To prepare for the extreme performance required at the Ironman competition, Steffen Haak is practicing several times a week in the pool, by bike or on his feet. Because of his work, as a graduate student, he has to fit his training during the week into an extended lunch or after work for about 2-3 hours, on weekends the training sessions are even longer.

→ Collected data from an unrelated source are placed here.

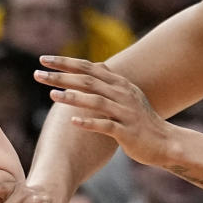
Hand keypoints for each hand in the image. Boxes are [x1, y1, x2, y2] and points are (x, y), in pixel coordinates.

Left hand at [34, 56, 172, 166]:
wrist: (166, 142)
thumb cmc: (140, 120)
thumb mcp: (127, 95)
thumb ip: (109, 81)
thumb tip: (95, 65)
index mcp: (119, 84)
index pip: (88, 68)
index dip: (65, 62)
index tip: (43, 59)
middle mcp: (123, 94)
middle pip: (88, 81)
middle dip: (61, 76)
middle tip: (37, 74)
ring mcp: (126, 113)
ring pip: (97, 101)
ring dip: (73, 97)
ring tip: (51, 95)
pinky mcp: (128, 132)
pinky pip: (106, 126)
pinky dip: (89, 123)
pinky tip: (72, 121)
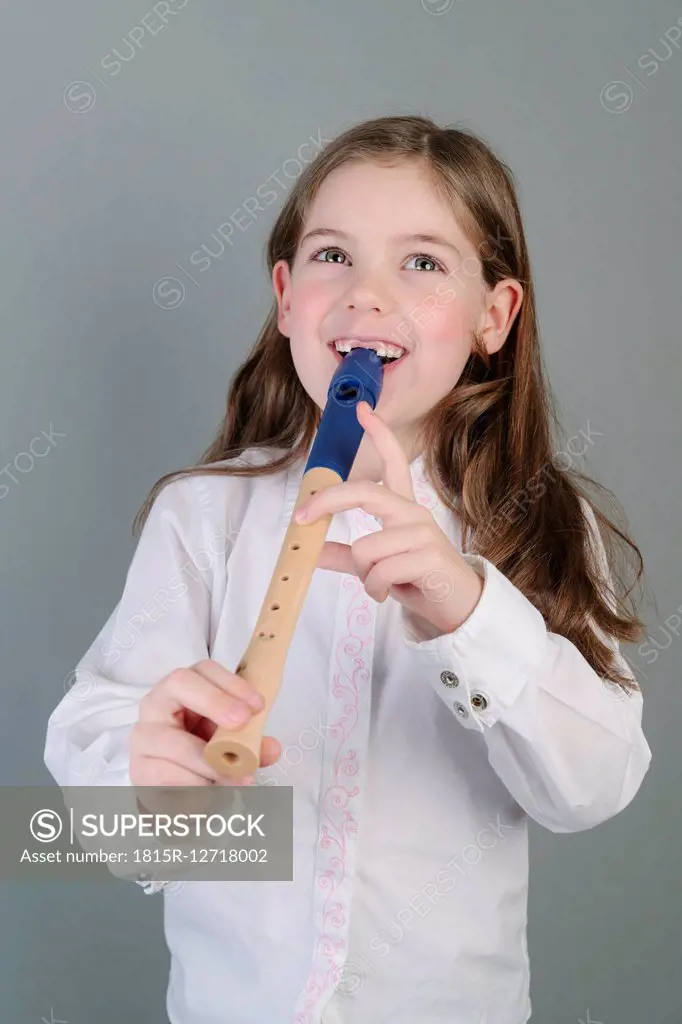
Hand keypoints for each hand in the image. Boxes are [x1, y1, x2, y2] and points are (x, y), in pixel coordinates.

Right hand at [130, 659, 281, 786]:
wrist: (170, 788)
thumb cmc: (201, 751)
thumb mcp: (229, 742)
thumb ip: (252, 742)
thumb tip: (272, 748)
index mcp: (183, 689)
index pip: (203, 670)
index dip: (231, 684)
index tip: (257, 706)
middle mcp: (156, 704)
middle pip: (180, 684)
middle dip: (215, 701)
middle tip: (241, 722)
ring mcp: (143, 737)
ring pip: (174, 742)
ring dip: (210, 762)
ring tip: (238, 780)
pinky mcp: (138, 771)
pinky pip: (167, 779)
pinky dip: (195, 789)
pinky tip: (211, 797)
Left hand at [293, 401, 483, 636]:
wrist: (459, 608)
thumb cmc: (418, 581)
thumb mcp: (377, 566)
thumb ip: (346, 557)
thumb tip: (313, 551)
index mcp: (404, 510)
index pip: (394, 464)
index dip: (379, 435)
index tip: (363, 410)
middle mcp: (414, 514)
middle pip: (365, 492)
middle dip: (328, 501)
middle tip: (301, 517)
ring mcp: (422, 534)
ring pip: (364, 547)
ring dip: (363, 575)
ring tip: (380, 586)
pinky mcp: (428, 557)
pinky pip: (379, 571)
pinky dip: (375, 589)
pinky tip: (387, 594)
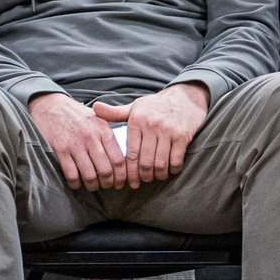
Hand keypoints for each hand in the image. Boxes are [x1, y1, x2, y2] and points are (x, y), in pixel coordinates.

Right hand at [28, 92, 126, 191]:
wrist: (51, 105)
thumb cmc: (77, 115)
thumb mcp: (98, 119)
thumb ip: (109, 136)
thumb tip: (122, 158)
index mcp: (103, 130)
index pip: (119, 160)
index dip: (121, 176)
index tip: (119, 183)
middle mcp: (91, 137)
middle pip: (106, 170)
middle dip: (107, 183)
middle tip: (106, 186)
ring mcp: (75, 144)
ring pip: (89, 175)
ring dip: (92, 186)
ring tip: (92, 186)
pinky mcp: (60, 149)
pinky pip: (71, 174)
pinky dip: (75, 183)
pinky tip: (76, 183)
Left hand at [93, 83, 208, 189]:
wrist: (185, 97)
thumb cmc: (155, 105)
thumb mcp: (135, 107)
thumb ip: (115, 112)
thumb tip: (94, 107)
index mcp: (137, 120)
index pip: (130, 153)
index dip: (129, 171)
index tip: (129, 180)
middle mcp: (151, 125)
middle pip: (144, 162)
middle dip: (142, 177)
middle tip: (141, 181)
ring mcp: (168, 131)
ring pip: (160, 163)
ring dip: (157, 175)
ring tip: (155, 177)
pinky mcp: (183, 136)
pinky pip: (176, 160)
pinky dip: (172, 170)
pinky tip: (170, 171)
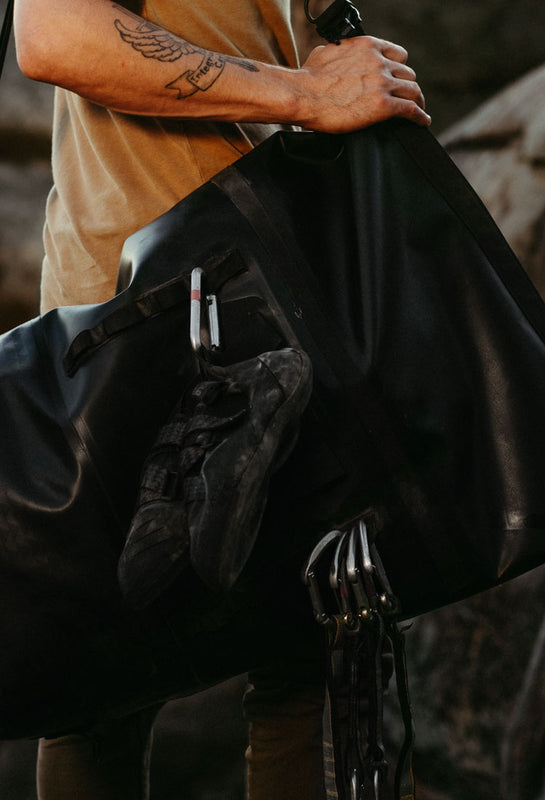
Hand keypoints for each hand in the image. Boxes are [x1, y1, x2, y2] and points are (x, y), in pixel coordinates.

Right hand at [296, 35, 430, 132]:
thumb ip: (341, 53)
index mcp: (368, 46)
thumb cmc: (308, 78)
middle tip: (406, 98)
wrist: (303, 96)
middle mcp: (379, 62)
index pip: (397, 54)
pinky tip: (423, 122)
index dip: (399, 68)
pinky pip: (411, 110)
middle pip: (407, 73)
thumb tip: (336, 57)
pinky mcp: (384, 106)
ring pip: (413, 91)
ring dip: (417, 101)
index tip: (398, 78)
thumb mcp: (326, 53)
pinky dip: (420, 116)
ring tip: (419, 111)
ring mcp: (383, 83)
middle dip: (407, 86)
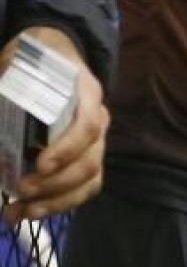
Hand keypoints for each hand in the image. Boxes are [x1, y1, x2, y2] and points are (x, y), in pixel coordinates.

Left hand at [0, 27, 108, 223]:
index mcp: (85, 92)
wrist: (53, 54)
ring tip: (18, 212)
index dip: (67, 149)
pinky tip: (29, 212)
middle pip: (90, 160)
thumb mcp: (16, 65)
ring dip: (55, 201)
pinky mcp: (86, 158)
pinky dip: (58, 205)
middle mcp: (98, 118)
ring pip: (88, 179)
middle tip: (20, 189)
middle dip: (55, 184)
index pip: (89, 125)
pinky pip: (83, 188)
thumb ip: (5, 86)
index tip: (40, 164)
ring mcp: (95, 141)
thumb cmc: (34, 61)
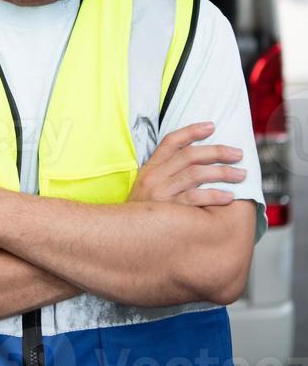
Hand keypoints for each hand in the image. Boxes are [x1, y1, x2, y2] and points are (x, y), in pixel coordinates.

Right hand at [128, 122, 245, 206]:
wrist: (124, 239)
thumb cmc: (143, 214)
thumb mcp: (146, 188)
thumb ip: (165, 174)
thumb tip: (195, 162)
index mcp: (150, 168)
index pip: (171, 142)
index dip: (192, 131)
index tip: (212, 126)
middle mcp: (155, 177)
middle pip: (190, 156)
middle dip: (217, 152)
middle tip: (237, 154)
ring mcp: (162, 194)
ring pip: (196, 174)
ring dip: (222, 172)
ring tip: (240, 174)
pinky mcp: (169, 212)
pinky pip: (196, 199)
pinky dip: (215, 196)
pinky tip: (229, 196)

A triathlon is a race combining swimming, cycling and running - with no breaks between the various disciplines. A "normal" triathlon at the Olympics consists of 1.5km swimming, 40km cycling and 10km running. The Ironman Triathlon World Championship in Hawaii, however, covers 3.86km swimming, 180km cycling and 42.195km running. This means that the athletes are on the road for more than 8 hours. Each discipline in this race is a challenge in itself. To illustrate: the 180km cycling corresponds to an average daily Tour de France stage and 42.195km of running represents a full marathon!
Steffen Haak was born in 1982 in Friedrichshafen, southern Germany. He began his industrial engineering studies in 2002, at the University of Karlsruhe (TH), where he soon discovered a passion for triathlon. In the triathlon group at the university he gets excellent training opportunities which have supported him to become one of Germany’s top amateur triathletes in his age group. Steffen Haak is currently working at the computer science research center (Forschungszentrum Informatik, FZI) on his dissertation in the field of Information Process Engineering.